Alex Vorbau is a true believer of social technology. He uses social technology in all aspects of his daily life and his career, and he even focussed his work blog on Social Technology Innovation. But, he had a bad experience that made him question his beliefs. Take a look at his blog post on Thoughts on Anonymous Cowards. Alex started a legitimate web business with his wife. Someone out there decided that they didn’t like his business, so much that they decided that they would try to sabotage it. They used the very same social web technologies that Alex develops, but they used it against him, and, they hid behind the anonymity of the internet to do it. This really is an example of social web technology gone bad.
I love how social web technology gives everyone a voice. I love that people can publish information with the click of a button. I love that people can post comments, both positive and negative, about what they read. I love the rich world-wide user-generated information pool that social web technology creates. And, I love that I can contribute to it with my own comments and my own blog posts. But what do we do when people abuse the freedom that social web technology has given them?
The social web world is an amazing self-governed community, self-governed by writers and readers.
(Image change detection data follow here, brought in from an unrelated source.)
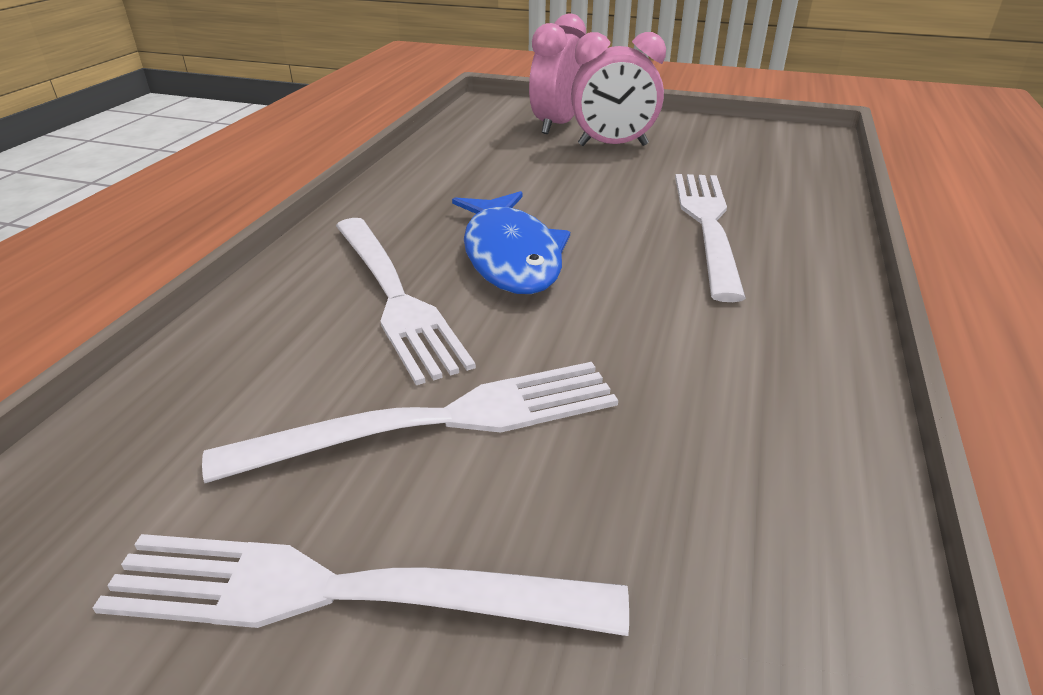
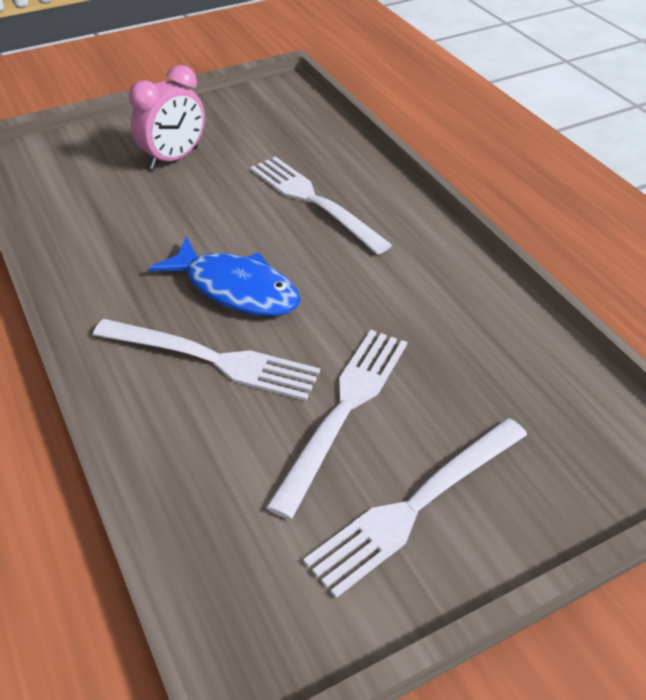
camera: 45 degrees left, 10 degrees up
(556, 125) = (106, 156): pink clock -> none

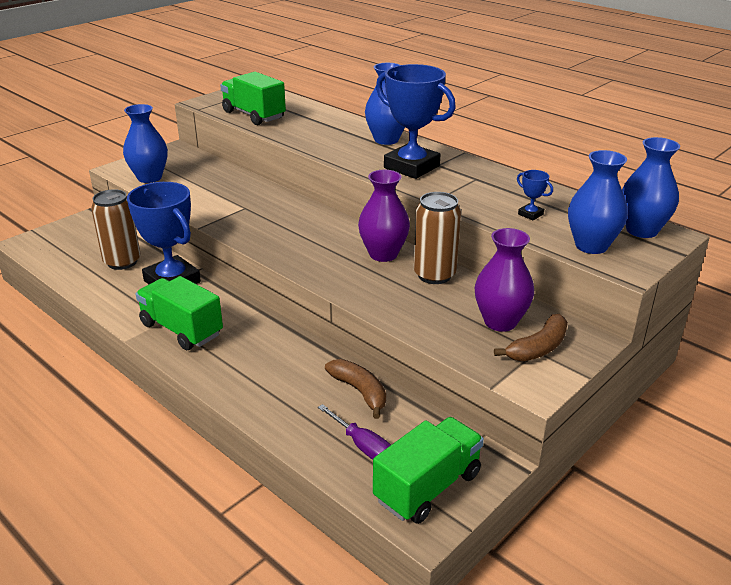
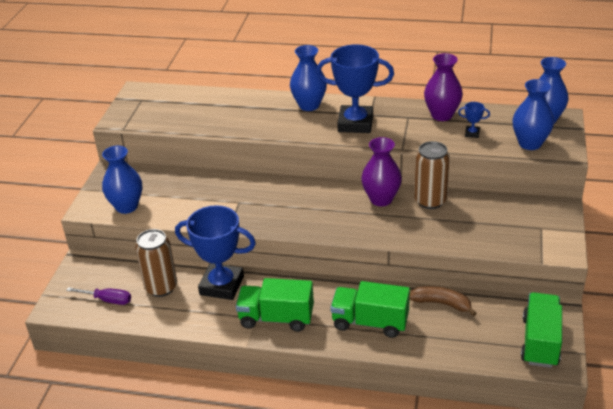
camera: 30 degrees left, 5 degrees up
(254, 115) = (178, 118): green truck -> green truck (370, 322)
(362, 446) = (480, 337): purple screwdriver -> purple screwdriver (107, 300)
(500, 322) = (503, 217): purple vase -> purple vase (442, 115)
(538, 348) = (540, 225): brown banana -> none

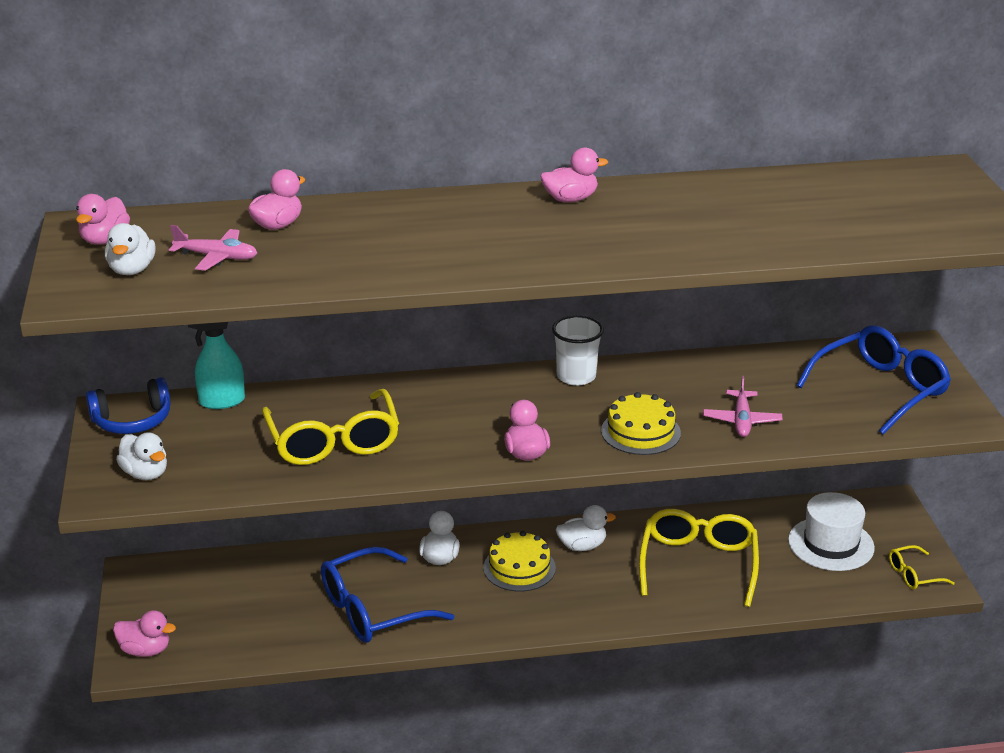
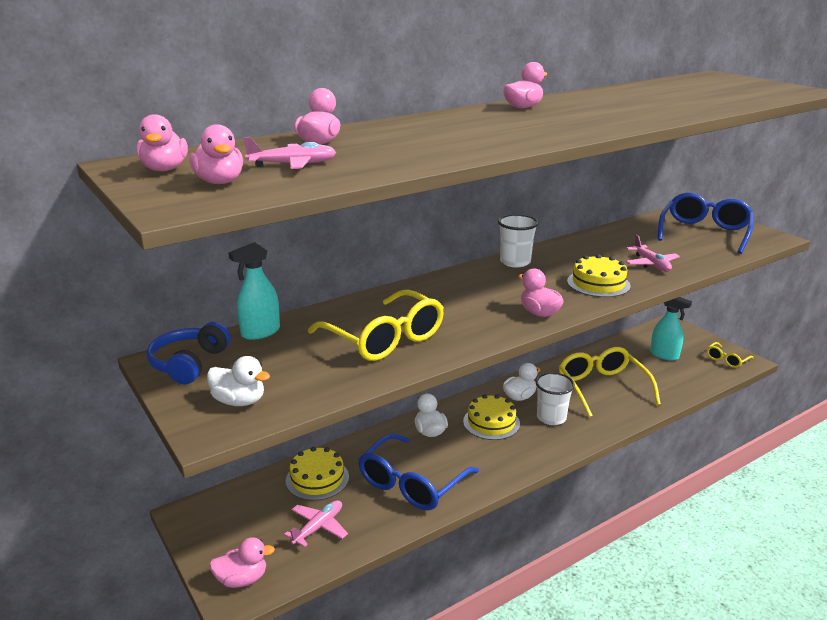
camera: 25 degrees left, 5 degrees down
(132, 270) = (219, 182): white duck -> pink duck
(132, 420) = (189, 363): blue headphones -> blue headphones turned 150 degrees clockwise
(247, 625) = (318, 527): none -> pink plane
(281, 574) = (317, 479): none -> yellow cake
(596, 583) = (551, 418): none -> white cup
(831, 544) = (664, 355): white hat -> turquoise spray bottle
If I am honest in my posts, I feel I am rewarded by appreciation from blog readers. If I am dishonest in my posts, I feel I will get corrected by the blog community. And, if I admit to and correct my errors, I feel the community will forgive me and allow me to rebuild my credibility. I think blogging teaches you to be open, honest, and thoughtful. While as a blogger I am open about my identity, I actually like the fact that blog readers can post comments anonymously, especially when it helps them be honest about something they feel deeply about and can’t express openly.
But what do you do when anonymity gets abused? What do you do when anonymous cowards attack well-meaning people?
Do we start developing social web technologies that don’t allow anonymity? Do we start developing tools that limit or inhibit information sharing? Do we start developing tools to police the abusers?
I can’t help think about the amount of social web innovation that is lost by attacking and demotivating well-meaning social web users and social web innovators. I wonder if the anonymous cowards realize the impact of what they are doing. What should we do?